Dans toutes les maisons qu’il loue, il garde toujours un souvenir du lieu, rien de trop précieux, ou de très visibles, pour ne pas que ce menu larcin puisse être détecté, juste un élément du décor, qu’ainsi enlevé, prélevé de son lieu originel, il peut garder en souvenir avec lui. C’est un acte irréfléchi, instinctif, qu’il n’explique pas ou très mal, rarement en tout cas, un geste qui remonte à son enfance. Il a commencé avec des livres qu’il volait dans les librairies. Il ne les volait pas pour les lire, juste comme un souvenir du lieu dans lequel il était entré. Comme certains emportent dans un petit flacon quelques grains de sable des plages sur lesquelles ils se baignent. Comme toutes ces photographies d’endroits dans lesquels on ne fait que passer, qu’on ne peut garder avec soi que sous la forme d’une image en deux dimensions. En souvenir. Mais ces livres, ces cartes postales, ces bibelots qu’on dérobe ainsi à la hâte, quand on les retrouve chez soi, on a souvent du mal à savoir finalement d’où ils viennent vraiment, qui nous les a donnés ou si on les a volés. Leur origine. Avec le temps notre sens de la propriété s’estompe. Notre mémoire nous joue des tours.

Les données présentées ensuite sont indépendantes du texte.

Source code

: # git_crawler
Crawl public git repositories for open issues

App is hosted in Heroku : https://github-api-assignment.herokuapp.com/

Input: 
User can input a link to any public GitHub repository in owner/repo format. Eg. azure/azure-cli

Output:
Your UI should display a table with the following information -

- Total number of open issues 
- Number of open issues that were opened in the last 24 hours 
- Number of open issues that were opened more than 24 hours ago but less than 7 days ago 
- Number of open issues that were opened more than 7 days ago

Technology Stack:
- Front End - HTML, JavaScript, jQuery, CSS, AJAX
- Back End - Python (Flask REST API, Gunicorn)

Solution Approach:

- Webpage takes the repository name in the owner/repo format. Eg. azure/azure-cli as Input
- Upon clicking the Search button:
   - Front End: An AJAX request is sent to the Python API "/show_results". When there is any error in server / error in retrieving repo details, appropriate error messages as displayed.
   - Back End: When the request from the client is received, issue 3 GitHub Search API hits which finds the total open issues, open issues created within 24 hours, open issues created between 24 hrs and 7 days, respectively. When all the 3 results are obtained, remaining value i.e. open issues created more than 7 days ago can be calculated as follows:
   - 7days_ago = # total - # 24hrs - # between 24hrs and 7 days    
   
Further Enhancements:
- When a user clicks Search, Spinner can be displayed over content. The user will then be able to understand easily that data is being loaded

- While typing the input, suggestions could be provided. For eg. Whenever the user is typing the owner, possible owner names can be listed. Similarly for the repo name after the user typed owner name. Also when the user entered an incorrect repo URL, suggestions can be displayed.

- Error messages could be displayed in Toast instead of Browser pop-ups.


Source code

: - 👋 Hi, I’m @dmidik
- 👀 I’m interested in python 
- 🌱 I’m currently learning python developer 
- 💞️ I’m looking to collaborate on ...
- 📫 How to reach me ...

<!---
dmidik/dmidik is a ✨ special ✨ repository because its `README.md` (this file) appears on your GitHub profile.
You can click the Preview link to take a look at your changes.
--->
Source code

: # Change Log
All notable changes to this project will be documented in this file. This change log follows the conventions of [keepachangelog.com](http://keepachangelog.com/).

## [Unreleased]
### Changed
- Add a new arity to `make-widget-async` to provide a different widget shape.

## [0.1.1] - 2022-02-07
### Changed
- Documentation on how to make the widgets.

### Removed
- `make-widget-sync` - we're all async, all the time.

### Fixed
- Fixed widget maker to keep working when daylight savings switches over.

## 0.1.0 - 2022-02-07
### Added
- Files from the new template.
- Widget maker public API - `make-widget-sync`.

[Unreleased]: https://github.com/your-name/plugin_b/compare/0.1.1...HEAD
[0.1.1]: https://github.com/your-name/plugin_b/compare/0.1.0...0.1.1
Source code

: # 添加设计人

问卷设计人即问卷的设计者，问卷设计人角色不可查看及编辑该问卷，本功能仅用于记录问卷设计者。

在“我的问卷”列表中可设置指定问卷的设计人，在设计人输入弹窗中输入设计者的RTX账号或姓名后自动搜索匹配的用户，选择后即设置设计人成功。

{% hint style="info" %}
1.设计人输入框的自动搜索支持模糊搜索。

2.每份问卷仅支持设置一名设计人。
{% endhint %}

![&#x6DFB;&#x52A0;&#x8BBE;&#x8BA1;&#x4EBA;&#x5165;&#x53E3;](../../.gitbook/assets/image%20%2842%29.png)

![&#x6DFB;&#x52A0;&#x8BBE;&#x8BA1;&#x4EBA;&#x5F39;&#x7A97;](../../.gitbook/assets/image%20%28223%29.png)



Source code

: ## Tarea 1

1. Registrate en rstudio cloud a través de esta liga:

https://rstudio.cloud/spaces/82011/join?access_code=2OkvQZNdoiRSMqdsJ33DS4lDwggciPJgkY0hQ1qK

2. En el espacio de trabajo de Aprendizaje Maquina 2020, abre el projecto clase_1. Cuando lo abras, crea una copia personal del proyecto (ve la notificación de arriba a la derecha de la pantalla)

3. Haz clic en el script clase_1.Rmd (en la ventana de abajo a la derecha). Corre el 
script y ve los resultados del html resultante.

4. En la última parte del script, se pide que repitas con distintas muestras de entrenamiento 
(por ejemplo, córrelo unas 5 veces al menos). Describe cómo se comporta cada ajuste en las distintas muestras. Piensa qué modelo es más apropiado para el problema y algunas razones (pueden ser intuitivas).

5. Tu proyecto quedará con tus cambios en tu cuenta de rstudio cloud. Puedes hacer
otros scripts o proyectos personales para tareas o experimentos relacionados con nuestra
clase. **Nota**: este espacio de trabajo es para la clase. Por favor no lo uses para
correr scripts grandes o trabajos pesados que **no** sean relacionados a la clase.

Dans la maison-témoin il est démuni. Il n’y a rien à voler, ce n’est qu’un décor factice, une projection d’habitat. Une hétérotopie. Un espace concret qui héberge l’imaginaire.
« Dans toute culture, dans toute civilisation, des lieux réels, des lieux effectifs, des lieux qui sont dessinés dans l’institution même de la société, et qui sont des sortes de contre-emplacements, sortes d’utopies effectivement réalisées dans lesquelles les emplacements réels, tous les autres emplacements réels que l’on peut trouver à l’intérieur de la culture sont à la fois représentés, contestés et inversés, des sortes de lieux qui sont hors de tous les lieux, bien que pourtant ils soient effectivement localisables. » *
* Michel Foucault, Des espaces autres, Hétérotopies. Architecture, Mouvement, Continuité 5 (1984) : 46-49.
Je viendrai ici et puis il s’en ira. Je serai seule et la maison si grande qu’il n’y aura pas de place pour moi. Sans musique et sans mots, je fonderai. Il faudra des années mais je finirai par ne plus être. Les peintures auront passé, il y aura quelques taches sur le plancher, l’ombre des meubles sur les murs. Il y aura tellement de rien que nul ne voudra venir dormir ici de peur d’être aspiré. Ils refermeront la porte derrière eux sans se retourner mais attentifs au claquement du pêne dans la serrure. Les vitres seront cassées, les moisissures gagneront. Par plaques le crépi tombera. Les murs seront longs à s’effondrer. Même après le passage de la pelleteuse le vide restera.